Personal information
- Full name: Jonas Erik Larholm
- Born: 3 June 1982 (age 43) Sävedalen, Gothenburg, Sweden
- Nationality: Swedish
- Height: 1.93 m (6 ft 4 in)
- Playing position: Central back

Club information
- Current club: Ribe-Esbjerg HH
- Number: 6

Youth career
- Years: Team
- 1991–2000: IK Sävehof

Senior clubs
- Years: Team
- 2000–2006: IK Sävehof
- 2006–2008: FC Barcelona
- 2008–2012: Aab Håndbold
- 2012–2014: SC Pick Szeged
- 2014–2016: Team Tvis Holstebro
- 2016–2019: IK Sävehof
- 2019-2020: Drammen HK
- 2020-2024: Ribe-Esbjerg HH

National team
- Years: Team / Apps / (Gls)
- 2001–2024: Sweden / 210 / (637)

Teams managed
- 2019: IK Sävehof player-assistant coach
- 2020-2024: Ribe-Esbjerg HH player-assistant coach
- 2024-: Ribe-Esbjerg HH assistant coach

Medal record
Representing Sweden
Olympic Games
| Silver medal – second place | 2012 London | Team |

= Jonas Larholm =

Swedish handball player (born 1982)

Jonas Erik Larholm (born 3 June 1982) is a former handball player, who played for the Swedish national handball team. He retired in 2024 while playing for Ribe-Esbjerg HH. He was part of the Swedish team that won the silver medal at the 2012 Summer Olympics.

==Career==
Larholm started his career at his hometown club IK Sävehof where he debuted for the senior team in the 2000/2001 season. He won the 2004 and 2005 Swedish Championship and cup. In the 2005 he was the top scorer in the Swedish league, which drew the attention of foreign clubs.

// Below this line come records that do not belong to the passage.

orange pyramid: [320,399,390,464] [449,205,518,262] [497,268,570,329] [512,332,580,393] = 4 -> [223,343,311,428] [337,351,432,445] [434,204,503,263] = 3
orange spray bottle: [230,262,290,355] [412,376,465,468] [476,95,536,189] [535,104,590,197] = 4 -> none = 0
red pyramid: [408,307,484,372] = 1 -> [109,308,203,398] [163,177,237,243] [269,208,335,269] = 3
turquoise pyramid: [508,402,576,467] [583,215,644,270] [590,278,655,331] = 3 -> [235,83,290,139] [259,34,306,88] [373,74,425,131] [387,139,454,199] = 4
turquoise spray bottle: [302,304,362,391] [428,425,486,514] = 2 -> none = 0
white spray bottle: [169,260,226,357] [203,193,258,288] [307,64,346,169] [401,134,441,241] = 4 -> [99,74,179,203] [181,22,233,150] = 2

In 2006 he joined FC Barcelona, where he won the Copa del Rey de Balonmano, the Spanish supercup and the Spanish league in his first season.

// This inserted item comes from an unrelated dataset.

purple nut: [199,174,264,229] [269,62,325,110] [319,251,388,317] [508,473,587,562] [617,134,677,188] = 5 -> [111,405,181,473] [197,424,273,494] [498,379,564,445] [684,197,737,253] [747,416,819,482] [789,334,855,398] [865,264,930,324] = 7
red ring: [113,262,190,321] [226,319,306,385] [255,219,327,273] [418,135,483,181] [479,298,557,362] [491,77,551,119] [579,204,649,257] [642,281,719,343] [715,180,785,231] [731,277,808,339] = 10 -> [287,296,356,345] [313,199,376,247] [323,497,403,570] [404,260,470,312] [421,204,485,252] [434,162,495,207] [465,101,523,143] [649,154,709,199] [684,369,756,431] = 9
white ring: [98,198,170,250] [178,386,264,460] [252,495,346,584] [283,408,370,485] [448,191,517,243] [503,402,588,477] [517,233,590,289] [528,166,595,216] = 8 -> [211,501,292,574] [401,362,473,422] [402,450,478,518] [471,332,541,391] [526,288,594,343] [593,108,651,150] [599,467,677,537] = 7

In 2008 he joined Danish side AaB Håndbold. Here he won the Danish championship in 2010. In the 2010/11 season he was the topscorer in the Danish League.

In 2012 he joined Hungarian side SC Pick Szeged. Here he won the 2013/14 EHF European League. In the final he scored the last crucial goal to 29:27 with 6 seconds to go on a penalty throw.

In 2014 he returned to Denmark to join Team Tvis Holstebro. In 2016 he returned to Sweden and IK Sävehof. Here he won the Swedish championship once again in 2019. At beginning of the 2019/20 season he became the player-coach of the team, but he would not last long in this position, as he left the team in September 2019.

He instead moved to Norway to join Drammen HK in the top Norwegian league. A season later he joined Danish side Ribe-Esbjerg HH as player-assistant coach. He stayed in this position until 2024 where he retired as a player, but continued as the assistant coach. In his last season he had the best penalty throw conversion rate in the Danish league with 92.9%.